Nous avons ete au Salon ou j'ai eu un peu de colere contre Alice qui m'a dit qu'elle est mecontente parce que j'ai dit a Emile que nous nous occupions des "debordements" de son frere. C'est ma faute aussi, je vais toujours trop loin et cette petite sotte, cette nullite, cette inconnue a pu me le faire remarquer. Cela me jette dans des tristesses disproportionnees, heureusement il se rencontre un tas de gens aimables, les Gaillard, Laporte, Hecht, d'autres, on me presente un peintre qui est content de ma peinture.
Et les autres me font des tas de compliments qui ont l'air sincere. Emile Bastien se promene avec Fourcaud, le second Wolff, il parait qu'il a vu mon tableau, qu'il y est revenu de lui-meme et qu'il s'est fait montrer Irma et que j'aurai un article. Ce serait etre posee presque...

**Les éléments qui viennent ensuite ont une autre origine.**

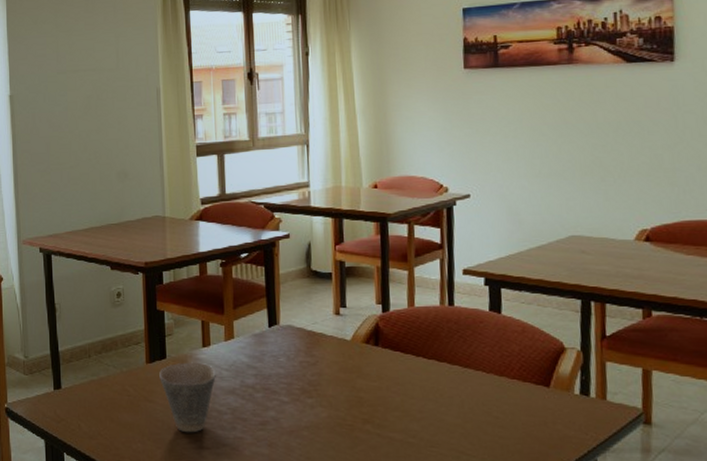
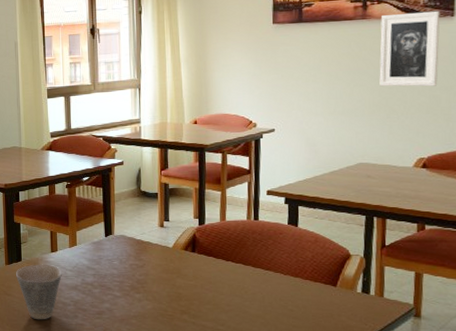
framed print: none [589,54,659,144] -> present [379,10,440,87]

Enfin la question n'est pas la. Il a dine ici ce soir, je n'ai pose ni a l'enfant, ni a la folle, je n'ai ete ni sotte, ni laide ! Il a ete simple, gai, charmant, nous avons fait des charges. Pas un instant de gene. Emile avait l'air recueilli et content. Et moi tres eclatante. J'ai parle jadis d'amour fraternel pour Cassagnac, ici je suis disposee a aimer comme une mere... Il est tres intelligent. Du reste je n'admets pas de specialites, pour le genie, un homme de genie peut etre et doit etre tout ce qu'il veut. Et il est gai, je craignais de le voir insensible a la plaisanterie qui pour etre fine doit rester entre l'esprit et [Raye: passez le mot] la blague. Enfin il a comme la jument de Roland toutes les qualites... excepte qu'il est mort... ou peu s'en faut. Est-ce bete.